Let $D^n$ be the $n$-dimensional unit radius disk in euclidean $\mathbb{R}^n$.

Larry Guth's *Sponge Problem* asks: Does there exist a constant $\epsilon=\epsilon_n$ such that every open subset $U\subset \mathbb{R}^n$ satisfying $vol(U)< \epsilon_n$ admits an expanding embedding $f: U\hookrightarrow D^n$? 

Recall $f$ is expanding embedding iff the symmetric matrix ${}^tDf\cdot Df$ has all eigenvalues $\geq 1$. Equivalently iff $||D_xf(v)||\geq ||v||$ for every $x\in U$ and tangent vector $v\in T_x U$. Equivalently iff $f$ increases the length of all curves in $U$.
 
My previous best estimate $\epsilon_n^*$ for $\epsilon_n$ comes from obvious example of two disks $D_1, D_2$ of radius $1/2$ kissing, which disks $U:=D_1\cup D_2$ cannot be properly expanded embedded into $D$. (The two kissing disks *barely* embed into $D$). 

The remarks of @Balarka Sen in comments yield the following improvement. Let $A$ be an Apollonian packing of $U$ which has minimal volume. Then we estimate $\epsilon^*_n$ as the minimal volume of an Apollonian packing of two kissing disks of radius $1/2$. This yields $$\epsilon^*_n<2 \cdot \text{Vol}(D(0,1/2))=\frac{\pi^{n/2}}{2^{n-1} \cdot\Gamma(n/2+1)},$$
where $D(0,1/2)$ is the $n$-ball of radius $1/2$.

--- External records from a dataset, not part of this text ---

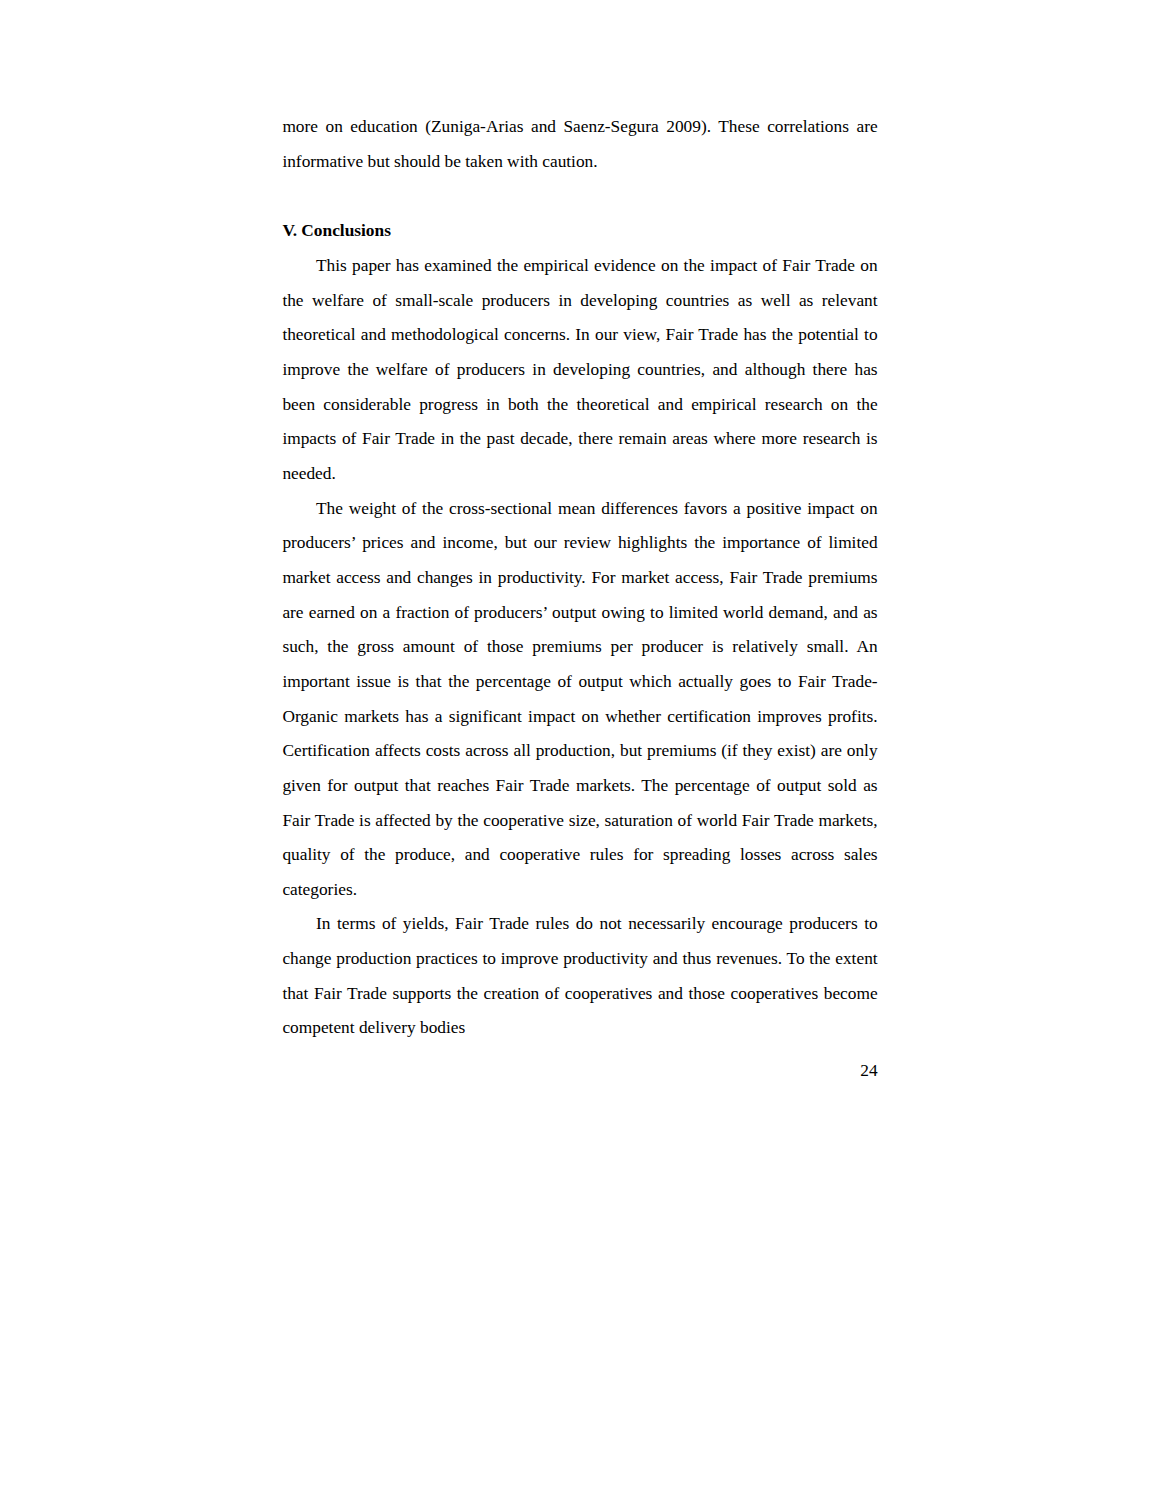more on education (Zuniga-Arias and Saenz-Segura 2009). These correlations are informative but should be taken with caution.
V. Conclusions
This paper has examined the empirical evidence on the impact of Fair Trade on the welfare of small-scale producers in developing countries as well as relevant theoretical and methodological concerns. In our view, Fair Trade has the potential to improve the welfare of producers in developing countries, and although there has been considerable progress in both the theoretical and empirical research on the impacts of Fair Trade in the past decade, there remain areas where more research is needed.
The weight of the cross-sectional mean differences favors a positive impact on producers’ prices and income, but our review highlights the importance of limited market access and changes in productivity. For market access, Fair Trade premiums are earned on a fraction of producers’ output owing to limited world demand, and as such, the gross amount of those premiums per producer is relatively small. An important issue is that the percentage of output which actually goes to Fair Trade-Organic markets has a significant impact on whether certification improves profits. Certification affects costs across all production, but premiums (if they exist) are only given for output that reaches Fair Trade markets. The percentage of output sold as Fair Trade is affected by the cooperative size, saturation of world Fair Trade markets, quality of the produce, and cooperative rules for spreading losses across sales categories.
In terms of yields, Fair Trade rules do not necessarily encourage producers to change production practices to improve productivity and thus revenues. To the extent that Fair Trade supports the creation of cooperatives and those cooperatives become competent delivery bodies
24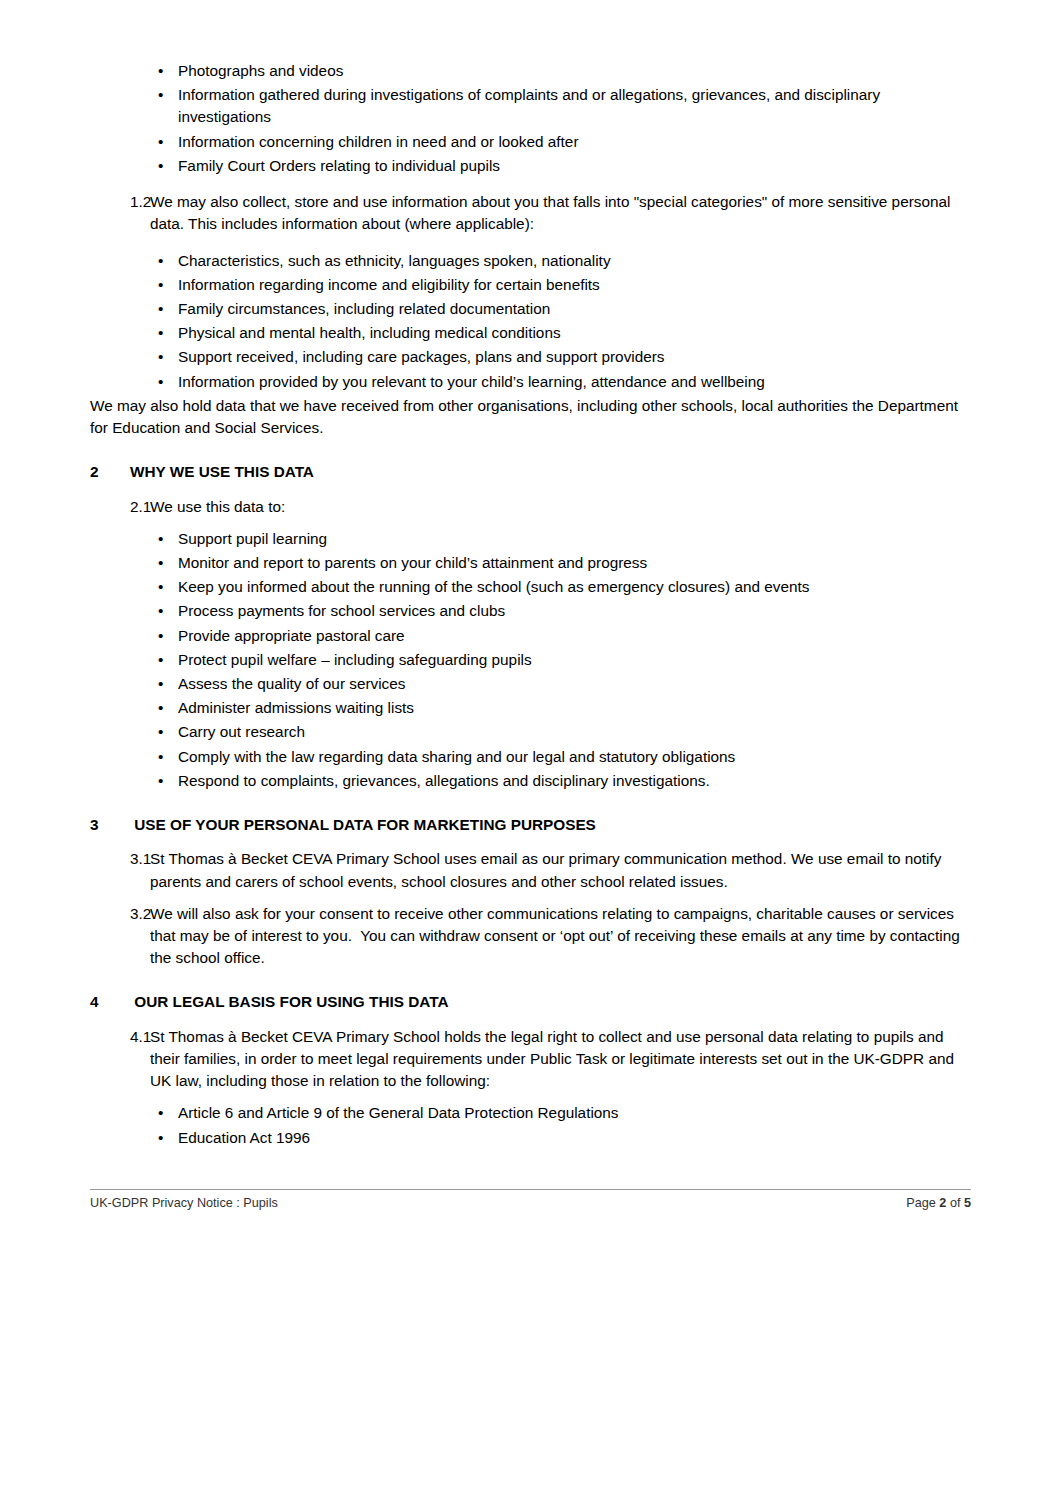Photographs and videos
Information gathered during investigations of complaints and or allegations, grievances, and disciplinary investigations
Information concerning children in need and or looked after
Family Court Orders relating to individual pupils
1.2
We may also collect, store and use information about you that falls into "special categories" of more sensitive personal data. This includes information about (where applicable):
Characteristics, such as ethnicity, languages spoken, nationality
Information regarding income and eligibility for certain benefits
Family circumstances, including related documentation
Physical and mental health, including medical conditions
Support received, including care packages, plans and support providers
Information provided by you relevant to your child’s learning, attendance and wellbeing
We may also hold data that we have received from other organisations, including other schools, local authorities the Department for Education and Social Services.
2 WHY WE USE THIS DATA
2.1
We use this data to:
Support pupil learning
Monitor and report to parents on your child’s attainment and progress
Keep you informed about the running of the school (such as emergency closures) and events
Process payments for school services and clubs
Provide appropriate pastoral care
Protect pupil welfare – including safeguarding pupils
Assess the quality of our services
Administer admissions waiting lists
Carry out research
Comply with the law regarding data sharing and our legal and statutory obligations
Respond to complaints, grievances, allegations and disciplinary investigations.
3 USE OF YOUR PERSONAL DATA FOR MARKETING PURPOSES
3.1
St Thomas à Becket CEVA Primary School uses email as our primary communication method. We use email to notify parents and carers of school events, school closures and other school related issues.
3.2
We will also ask for your consent to receive other communications relating to campaigns, charitable causes or services that may be of interest to you. You can withdraw consent or ‘opt out’ of receiving these emails at any time by contacting the school office.
4 OUR LEGAL BASIS FOR USING THIS DATA
4.1
St Thomas à Becket CEVA Primary School holds the legal right to collect and use personal data relating to pupils and their families, in order to meet legal requirements under Public Task or legitimate interests set out in the UK-GDPR and UK law, including those in relation to the following:
Article 6 and Article 9 of the General Data Protection Regulations
Education Act 1996
UK-GDPR Privacy Notice : Pupils
Page 2 of 5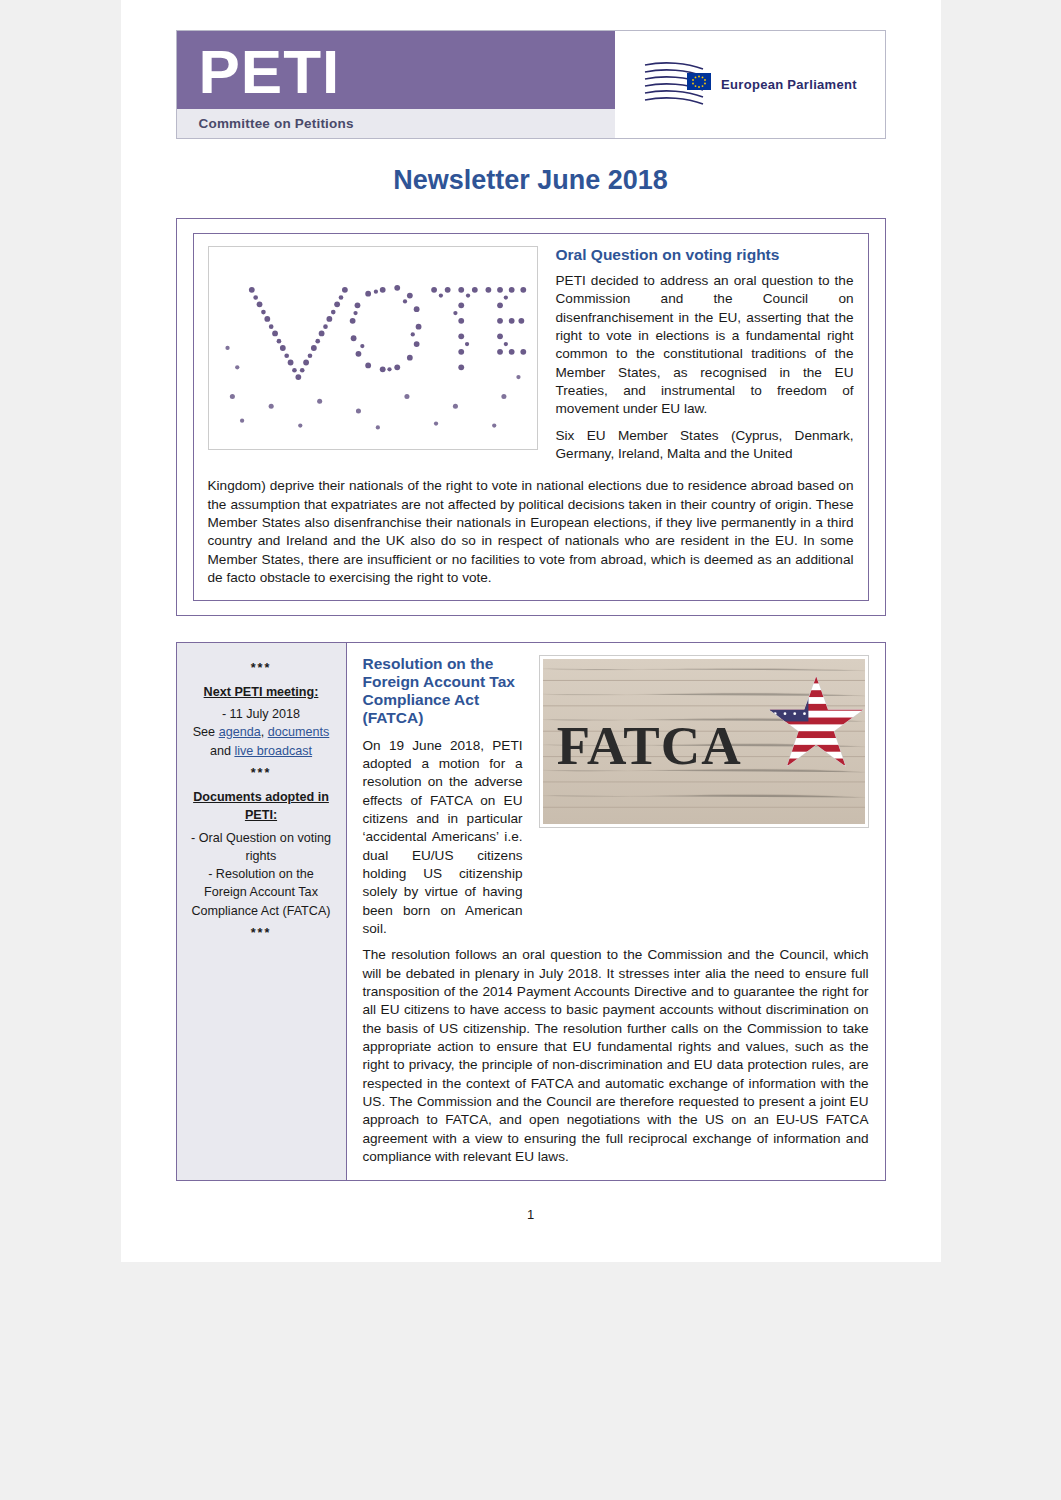PETI
Committee on Petitions
European Parliament
Newsletter June 2018
Oral Question on voting rights
PETI decided to address an oral question to the Commission and the Council on disenfranchisement in the EU, asserting that the right to vote in elections is a fundamental right common to the constitutional traditions of the Member States, as recognised in the EU Treaties, and instrumental to freedom of movement under EU law.
Six EU Member States (Cyprus, Denmark, Germany, Ireland, Malta and the United
Kingdom) deprive their nationals of the right to vote in national elections due to residence abroad based on the assumption that expatriates are not affected by political decisions taken in their country of origin. These Member States also disenfranchise their nationals in European elections, if they live permanently in a third country and Ireland and the UK also do so in respect of nationals who are resident in the EU. In some Member States, there are insufficient or no facilities to vote from abroad, which is deemed as an additional de facto obstacle to exercising the right to vote.
***
Next PETI meeting:
- 11 July 2018
See agenda, documents and live broadcast
***
Documents adopted in PETI:
- Oral Question on voting rights
- Resolution on the Foreign Account Tax Compliance Act (FATCA)
***
Resolution on the Foreign Account Tax Compliance Act (FATCA)
On 19 June 2018, PETI adopted a motion for a resolution on the adverse effects of FATCA on EU citizens and in particular ‘accidental Americans’ i.e. dual EU/US citizens holding US citizenship solely by virtue of having been born on American soil.
FATCA
The resolution follows an oral question to the Commission and the Council, which will be debated in plenary in July 2018. It stresses inter alia the need to ensure full transposition of the 2014 Payment Accounts Directive and to guarantee the right for all EU citizens to have access to basic payment accounts without discrimination on the basis of US citizenship. The resolution further calls on the Commission to take appropriate action to ensure that EU fundamental rights and values, such as the right to privacy, the principle of non-discrimination and EU data protection rules, are respected in the context of FATCA and automatic exchange of information with the US. The Commission and the Council are therefore requested to present a joint EU approach to FATCA, and open negotiations with the US on an EU-US FATCA agreement with a view to ensuring the full reciprocal exchange of information and compliance with relevant EU laws.
1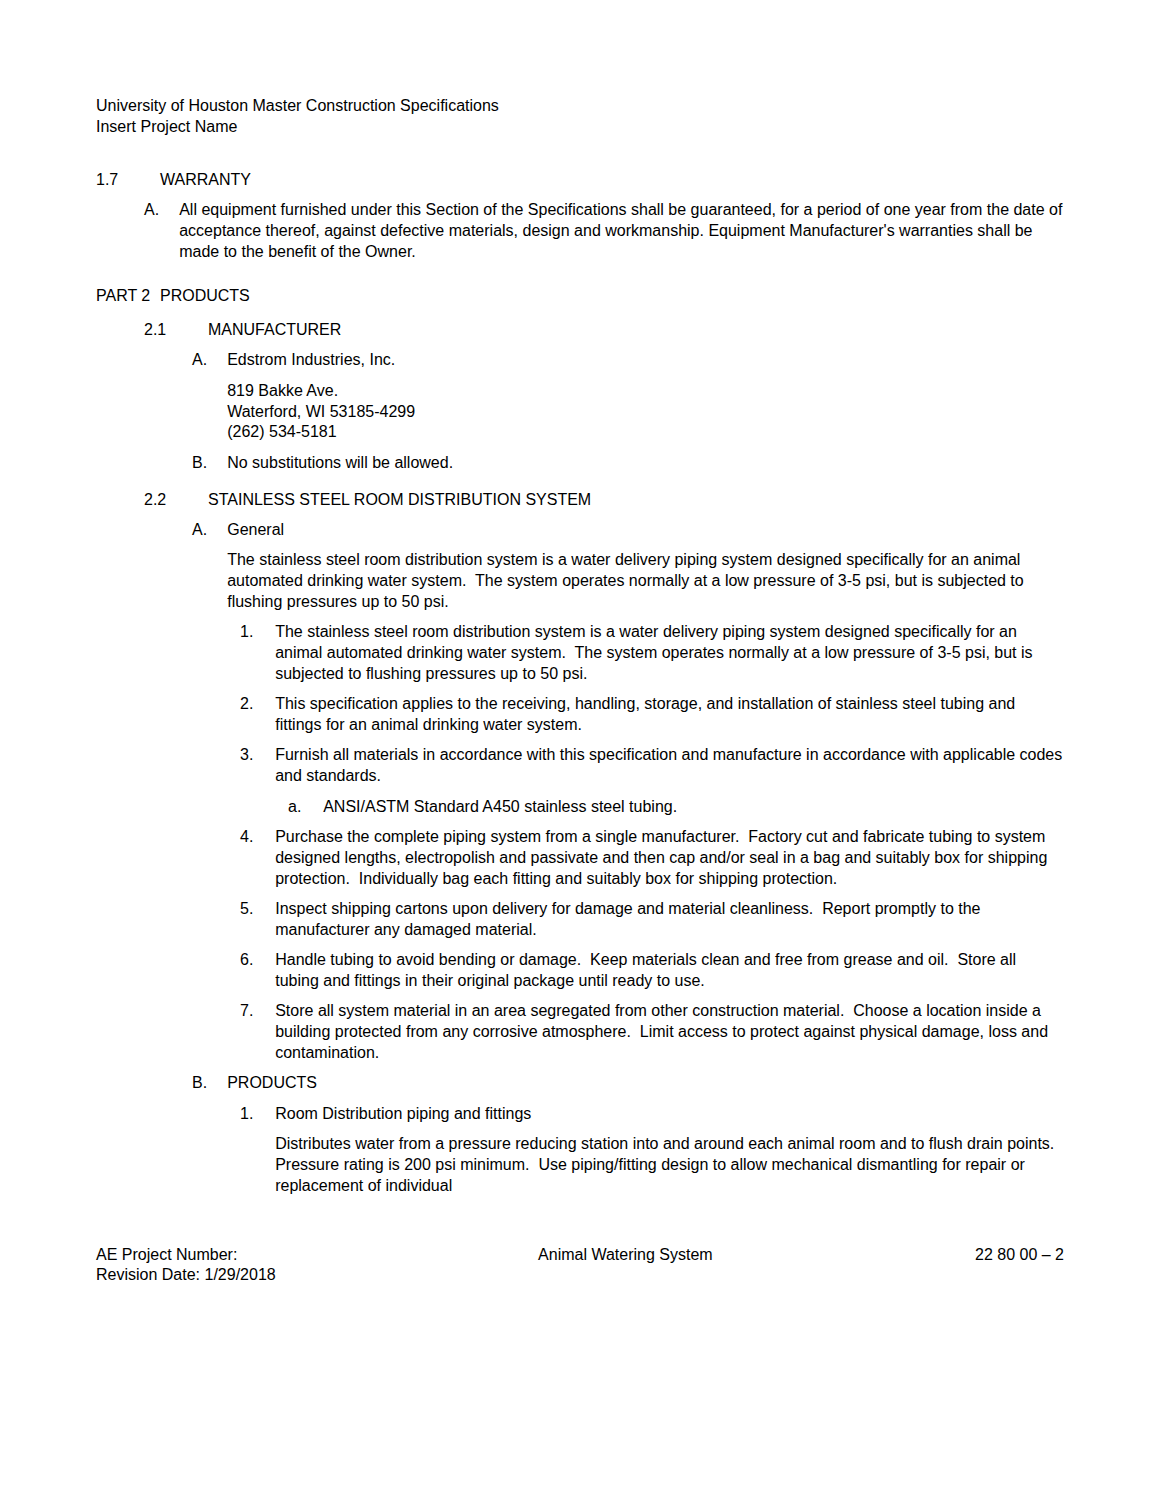University of Houston Master Construction Specifications
Insert Project Name
1.7 WARRANTY
A. All equipment furnished under this Section of the Specifications shall be guaranteed, for a period of one year from the date of acceptance thereof, against defective materials, design and workmanship. Equipment Manufacturer's warranties shall be made to the benefit of the Owner.
PART 2 PRODUCTS
2.1 MANUFACTURER
A. Edstrom Industries, Inc.
819 Bakke Ave.
Waterford, WI 53185-4299
(262) 534-5181
B. No substitutions will be allowed.
2.2 STAINLESS STEEL ROOM DISTRIBUTION SYSTEM
A. General
The stainless steel room distribution system is a water delivery piping system designed specifically for an animal automated drinking water system. The system operates normally at a low pressure of 3-5 psi, but is subjected to flushing pressures up to 50 psi.
1. The stainless steel room distribution system is a water delivery piping system designed specifically for an animal automated drinking water system. The system operates normally at a low pressure of 3-5 psi, but is subjected to flushing pressures up to 50 psi.
2. This specification applies to the receiving, handling, storage, and installation of stainless steel tubing and fittings for an animal drinking water system.
3. Furnish all materials in accordance with this specification and manufacture in accordance with applicable codes and standards.
a. ANSI/ASTM Standard A450 stainless steel tubing.
4. Purchase the complete piping system from a single manufacturer. Factory cut and fabricate tubing to system designed lengths, electropolish and passivate and then cap and/or seal in a bag and suitably box for shipping protection. Individually bag each fitting and suitably box for shipping protection.
5. Inspect shipping cartons upon delivery for damage and material cleanliness. Report promptly to the manufacturer any damaged material.
6. Handle tubing to avoid bending or damage. Keep materials clean and free from grease and oil. Store all tubing and fittings in their original package until ready to use.
7. Store all system material in an area segregated from other construction material. Choose a location inside a building protected from any corrosive atmosphere. Limit access to protect against physical damage, loss and contamination.
B. PRODUCTS
1. Room Distribution piping and fittings
Distributes water from a pressure reducing station into and around each animal room and to flush drain points. Pressure rating is 200 psi minimum. Use piping/fitting design to allow mechanical dismantling for repair or replacement of individual
AE Project Number:
Revision Date: 1/29/2018
Animal Watering System
22 80 00 – 2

I've been interested in Sponge problem for a few years, and for all that time I've yet to improve on the estimate $\epsilon^*_n = \epsilon_n$. (Although replacing $U$ with an Apollonian packing $A$ of minimal volume is new idea I learned from the comments). 

**Question**: Is anybody aware of any progress in Guth's Sponge Problem, or candidate open sets $U\subset \mathbb{R}^n$ with $vol(U)<\epsilon_n^*$ which cannot be expanded embedded into $D$?